Le déficit est une mesure exceptionnelle qui ne pourra être envisagée que lorsque nous aurons, précisément, un plan qui nous montrera que nous sortirons rapidement de la situation. C'est une mesure momentanée. Il est bien préférable d'avoir momentanément un déficit -- c'est une politique de transparence -- dès lors qu'une commune engage une dépense particulière une année et qui ne justifierait pas une augmentation, par exemple, des impôts, comme la loi vous l'impose si vous avez une dépense exceptionnelle.
C'est dans ce sens-là qu'il faut aller, et je ne crois vraiment pas, Monsieur Bosson, que les communes, et ce Grand Conseil, regretteront la décision prise.
Enfin, et j'insiste sur ce point, c'est le respect d'une autorité élue démocratiquement qui prend ses responsabilités. Une autorité communale vaut une autorité cantonale, et je ne saurais imaginer une hiérarchie dans ce domaine-là. Il s'agit de confirmer ce qui a souvent été dit sur les bancs du Grand Conseil au cours de ces dernières années.
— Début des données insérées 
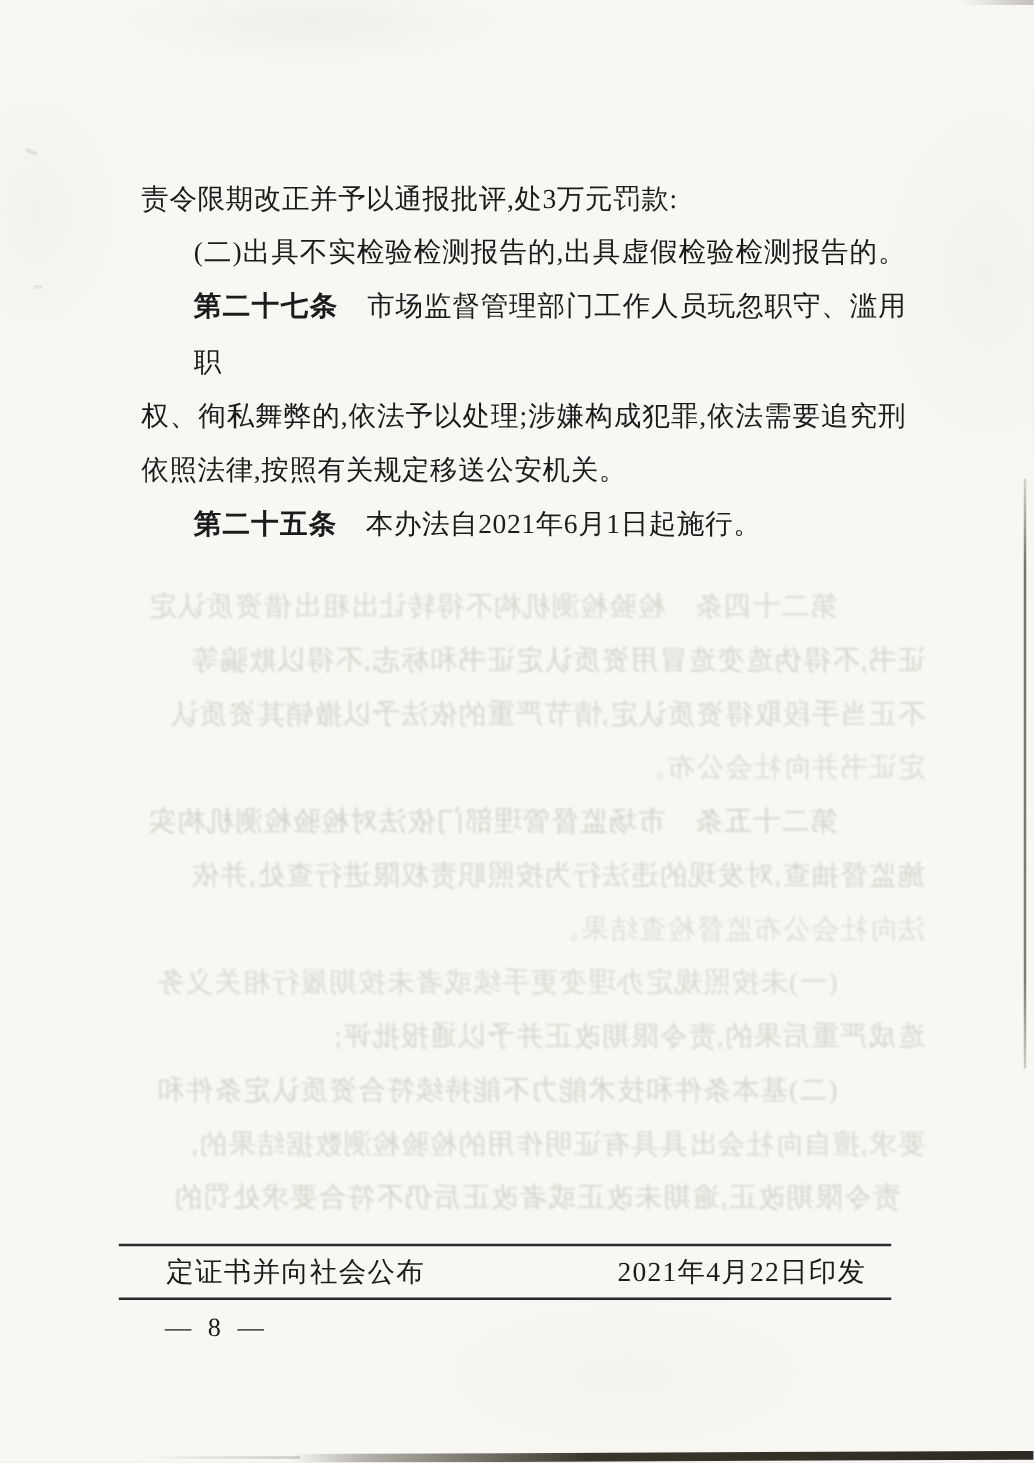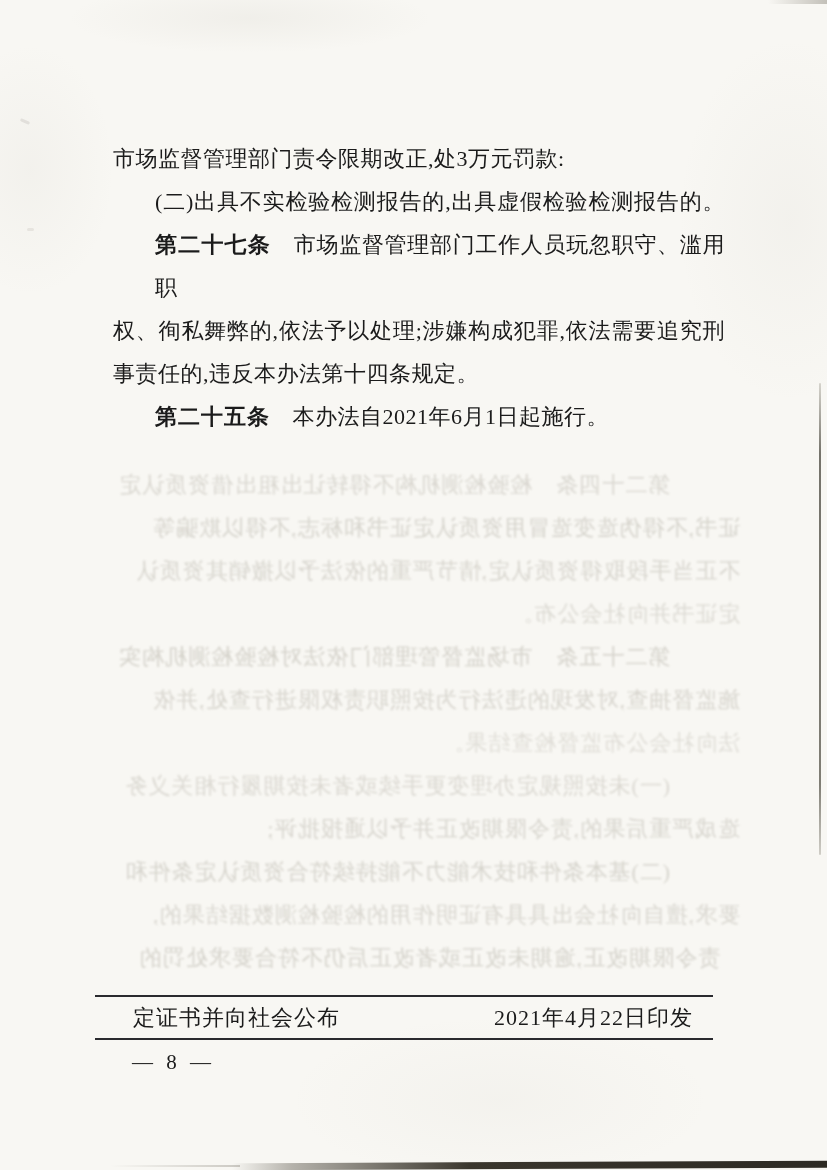"市场监督管理部门责令限期改正,处3万元罚款:" div.bline { text: 市场监督管理部门责令限期改正 -> 责令限期改正并予以通报批评 }
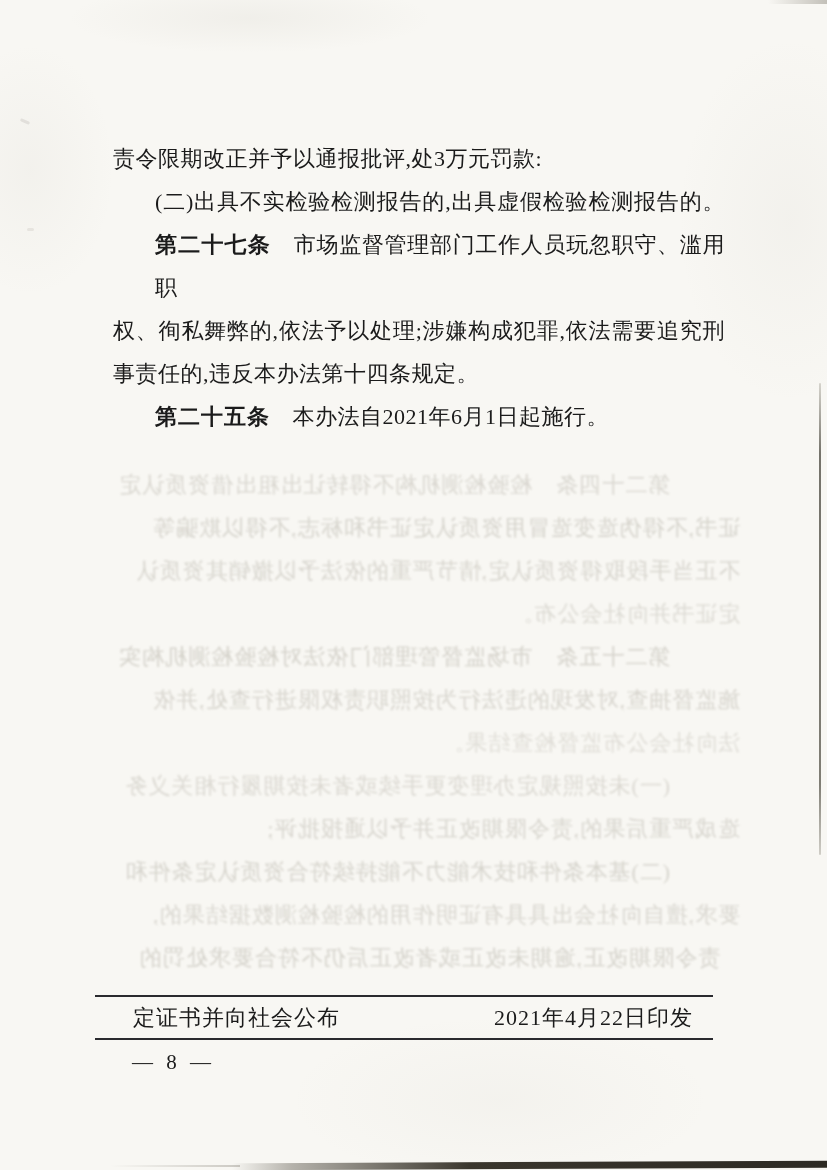"第二十七条" .lead { font-family: Liberation Sans, sans-serif -> Liberation Mono, monospace }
Je vous remercie d'ores et déjà de l'appui que vous donnerez à ce projet de loi et j'espère, Monsieur Bosson, que vous vous retrouverez ce soir dans une situation proche de celle que vous avez connue devant l'Association des communes genevoises, c'est-à-dire seul. Etre seul ne vous privera pas de grandeur et de persister ainsi.
M. Bosson a dit autre chose. Il a parlé du transfert des charges et, tout à l'heure, Mme Braun a dit sa préoccupation au sujet du transfert des charges de l'Etat vers les communes. C'est un réflexe classique, lorsqu'on n'est plus fortuné comme on l'a été, d'avoir recours à ce système-là. Pour avoir une vision globale, nous avons des contacts permanents avec l'Association des communes. Tous mes collègues, pratiquement, sont venus devant une délégation de l'Association des communes pour parler de ces transferts de charges. Nous avons une séance dans quelques semaines avec cette association, qui sera consacrée à ce seul sujet, de façon à faire le meilleur usage des deniers publics, qu'ils soient communaux ou qu'ils soient cantonaux. Nous devons pratiquer le principe de susbsidiarité et confier à l'autorité qui est la plus efficace dans la prestation qu'elle fournit -- celle qui réussit à fournir cette prestation au moindre coût -- la compétence dans tel ou tel domaine. C'est dire que le sujet relevé par Mme Braun est extrêmement important et que nous aurons l'occasion d'en reparler.
Pour l'heure, ce soir, merci d'accepter ce projet de loi et de faire confiance aux communes et aux services chargés de les contrôler.
Ce projet est adopté en trois débats, par article et dans son ensemble.